L’opera, intagliata in un legno massiccio di colore ambrato dall’aroma intenso e resinoso, è pensata come una grande metafora della Chiesa, rappresentata in forma di nave.

I tre pezzi ad incastro che costituiscono il basamento – due verticali che sorreggono la sagoma trapezoidale rovesciata simboleggiante la chiglia – mostrano i principali temi dell’opera: due steli verticali fioriti – il grano che genera il pane, offerto sulla mensa per il Santo Sacrificio – dividono in tre scene la raffigurazione frontale, originariamente ispirata alla vicenda umana e cristiana di don Giovanni Battista Picelli, sacerdote di Malonno trucidato a Zazza dai fascisti il 20 maggio 1944: nel paliotto centrale vi è la figura della madre addolorata che abbraccia il giovane sacerdote, ormai esangue, sotto la protezione di un ombrello; nei lati di destra e di sinistra volti sofferenti di famigliari e amici del giovane curato malonnese, assiduo nella cura d’anime e nel sostegno morale e spirituale ai tanti giovani partigiani, i “ribelli per amore”, come li chiama Teresio Olivelli nella Preghiera del Ribelle.

Per la loro singolare evocatività, i volti sofferenti della madre e del giovane caduto richiamano il tema – caro all’iconografia tradizionale cristiana – della Pietà, nel quale Maria, Madre di Gesù, abbraccia, piangendo, il corpo esanime del Figlio deposto dalla Croce. Una scena di sofferenza condivisa, di cum-patire e cum-dolere, che unifica in un solo evento emotivo il sacrificio doloroso e crudele della morte e del dolore per la perdita del figlio – tanto familiare, purtroppo, a moltissimi episodi di guerra – con quello della gratitudine per il sacrificio più alto, il dono della vita per gli altri: perché, come ci insegna il Vangelo «Nessuno ha un amore più grande di questo: dare la vita per i propri amici» (Gv 15, 13).

Sul massiccio piano orizzontale della mensa, invece, sono intagliati volti di donne e di uomini: essi ricordano i tanti caduti partigiani, che sacrificarono la vita sui monti nell’anelito di speranza di una vita più giusta, più umana, più cristianamente fraterna; il loro volto scruta il cielo ed osserva il celebrante, che officia il rito poggiando le Sacre Specie sul loro viso, così come la nostra libertà poggia da settant’anni sul loro dono nell’estremo sacrificio di sé.

Ciascuno dei volti scolpiti volge lo sguardo al centro della mensa, dove una semplice schiera di raggi segnala il luogo da cui germina una grande croce fiorita, che richiama alla memoria la profezia di Isaia (Is 11, 1-5): «Un germoglio spunterà dal tronco di Iesse, un virgulto germoglierà dalle sue radici.
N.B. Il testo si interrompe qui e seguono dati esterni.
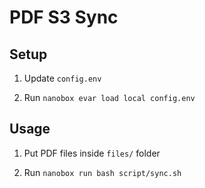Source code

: # PDF S3 Sync

## Setup

1. Update `config.env`

1. Run `nanobox evar load local config.env`

## Usage

1. Put PDF files inside `files/` folder

1. Run `nanobox run bash script/sync.sh`
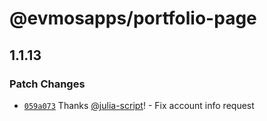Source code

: # @evmosapps/portfolio-page

## 1.1.13

### Patch Changes

- [`059a073`](https://github.com/evmos/apps/commit/059a073c021204e9b60fec0b0c1b547dcd1d582e) Thanks [@julia-script](https://github.com/julia-script)! - Fix account info request
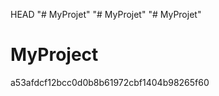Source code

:  HEAD
"# MyProjet" 
"# MyProjet" 
"# MyProjet" 
# MyProject
 a53afdcf12bcc0d0b8b61972cbf1404b98265f60
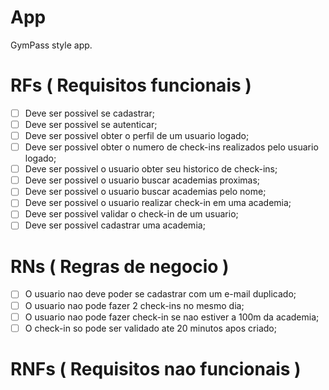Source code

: # App

GymPass style app.

# RFs ( Requisitos funcionais )

- [ ] Deve ser possivel se cadastrar;
- [ ] Deve ser possivel se autenticar;
- [ ] Deve ser possivel obter o perfil de um usuario logado;
- [ ] Deve ser possivel obter o numero de check-ins realizados pelo usuario logado;
- [ ] Deve ser possivel o usuario obter seu historico de check-ins;
- [ ] Deve ser possivel o usuario buscar academias proximas;
- [ ] Deve ser possivel o usuario buscar academias pelo nome;
- [ ] Deve ser possivel o usuario realizar check-in em uma academia;
- [ ] Deve ser possivel validar o check-in de um usuario;
- [ ] Deve ser possivel cadastrar uma academia;

# RNs ( Regras de negocio )

- [ ] O usuario nao deve poder se cadastrar com um e-mail duplicado;
- [ ] O usuario nao pode fazer 2 check-ins no mesmo dia;
- [ ] O usuario nao pode fazer check-in se nao estiver a 100m da academia;
- [ ] O check-in so pode ser validado ate 20 minutos apos criado;

# RNFs ( Requisitos nao funcionais )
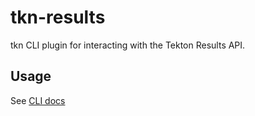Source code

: # tkn-results

tkn CLI plugin for interacting with the Tekton Results API.

## Usage

See [CLI docs](../../docs/cli/tkn-results.md)
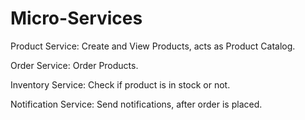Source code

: # Micro-Services

Product Service: Create and View Products, acts as Product Catalog.

Order Service: Order Products.

Inventory Service: Check if product is in stock or not.

Notification Service: Send notifications, after order is placed.

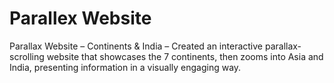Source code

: # Parallex Website
Parallax Website – Continents & India – Created an interactive parallax-scrolling website that showcases the 7 continents, then zooms into Asia and India, presenting information in a visually engaging way.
Su di lui si poserà lo spirito del Signore, spirito di sapienza e di intelligenza, spirito di consiglio e di fortezza, spirito di conoscenza e di timore del Signore. Si compiacerà del timore del Signore. Non giudicherà secondo le apparenze e non prenderà decisioni per sentito dire; ma giudicherà con giustizia i miseri e prenderà decisioni eque per gli oppressi del paese. La sua parola sarà una verga che percuoterà il violento; con il soffio delle sue labbra ucciderà l’empio. Fascia dei suoi lombi sarà la giustizia, cintura dei suoi fianchi la fedeltà.»
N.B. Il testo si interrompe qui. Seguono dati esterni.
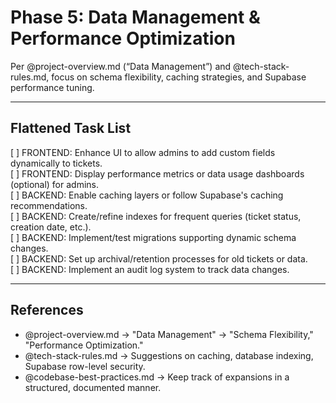 # Phase 5: Data Management & Performance Optimization

Per @project-overview.md (“Data Management”) and @tech-stack-rules.md, focus on schema flexibility, caching strategies, and Supabase performance tuning.

---

## Flattened Task List

[ ] FRONTEND: Enhance UI to allow admins to add custom fields dynamically to tickets.  
[ ] FRONTEND: Display performance metrics or data usage dashboards (optional) for admins.  
[ ] BACKEND: Enable caching layers or follow Supabase's caching recommendations.  
[ ] BACKEND: Create/refine indexes for frequent queries (ticket status, creation date, etc.).  
[ ] BACKEND: Implement/test migrations supporting dynamic schema changes.  
[ ] BACKEND: Set up archival/retention processes for old tickets or data.  
[ ] BACKEND: Implement an audit log system to track data changes.

---

## References
- @project-overview.md → "Data Management" → "Schema Flexibility," "Performance Optimization."  
- @tech-stack-rules.md → Suggestions on caching, database indexing, Supabase row-level security.  
- @codebase-best-practices.md → Keep track of expansions in a structured, documented manner.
La grande croce protende i suoi lunghissimi bracci in tortuosi florilegi, e attira abbracciando lo sguardo di tutti i volti scolpiti sulla mensa, unendoli a quelli dei fedeli raccolti in preghiera sotto la protezione del Cristo Crocifisso e Risorto.

Sul lato sinistro di chi guarda, un’ancora simboleggia la saldezza della Chiesa, ancorata alla parola salvifica del Cristo Redentore; un rosario, in luogo della catena, la unisce a quanti sono raffigurati nella scultura sacra, e invita alla preghiera di suffragio e di rendimento di grazie per il sacrificio di tanto sangue innocente versato.
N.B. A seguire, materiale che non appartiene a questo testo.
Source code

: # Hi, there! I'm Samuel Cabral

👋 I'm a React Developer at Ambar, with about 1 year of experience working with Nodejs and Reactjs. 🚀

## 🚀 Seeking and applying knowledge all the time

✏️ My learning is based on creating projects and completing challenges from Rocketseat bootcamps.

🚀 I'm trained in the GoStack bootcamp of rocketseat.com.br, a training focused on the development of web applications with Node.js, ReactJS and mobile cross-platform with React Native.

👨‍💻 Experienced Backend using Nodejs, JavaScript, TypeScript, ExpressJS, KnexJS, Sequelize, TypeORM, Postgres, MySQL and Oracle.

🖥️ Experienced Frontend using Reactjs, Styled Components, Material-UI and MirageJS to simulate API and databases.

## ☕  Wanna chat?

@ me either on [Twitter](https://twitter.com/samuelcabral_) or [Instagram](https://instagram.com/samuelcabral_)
Non possono non tornare alla mente le parole della Preghiera del Ribelle: «Se cadremo, fa’ che il nostro sangue si unisca al Tuo innocente e a quello dei nostri Morti, a crescere al mondo giustizia e carità. Tu che dicesti: “Io sono la resurrezione e la vita”, rendi nel dolore all’Italia una vita generosa e severa. Liberaci dalla tentazione degli affetti: veglia Tu sulle nostre famiglie. Sui monti ventosi e nelle catacombe della città, dal fondo delle prigioni, noi Ti preghiamo: sia in noi la pace che Tu solo sai dare.» Quel vento che scuote i monti, qui evocato dal movimento tòrtile e sinuoso della Croce, che accompagnò il cammino di uomini e donne delle gloriose montagne camune, là dove – sulle Cime del Mortirolo come in ogni luogo in cui sia stata combattuta una battaglia per la Liberazione – «arse la lotta, ma trionfò il perdono», è anche il vento dello Spirito che, sotto la grande croce che abbraccia l’umanità, dispensa la consolazione del Paràclito.

Preghiamo: O Signore, ti siamo grati per il dono dell’ispirazione che hai suggerito, nella preghiera, all’autore di questa straordinaria opera d’arte; tu, che per bocca dell’evangelista Matteo (Mt 5, 6.9-10) ci hai assicurato che di fronte a Dio sono «Beati quelli che hanno fame e sete della giustizia, perché saranno saziati; beati gli operatori di pace, perché saranno chiamati figli di Dio; beati i perseguitati per causa della giustizia, perché di essi è il regno dei cieli», concedi anche a noi, che celebriamo su questo altare i Santi Misteri, di godere, un giorno, della tua presenza, vivendo saldi nell’esempio eroico di quanti, con generosità e senza tornaconto, a rischio della propria vita, hanno donato se stessi perché noi avessimo la Vita, e in essa la Giustizia e la Libertà. Amen.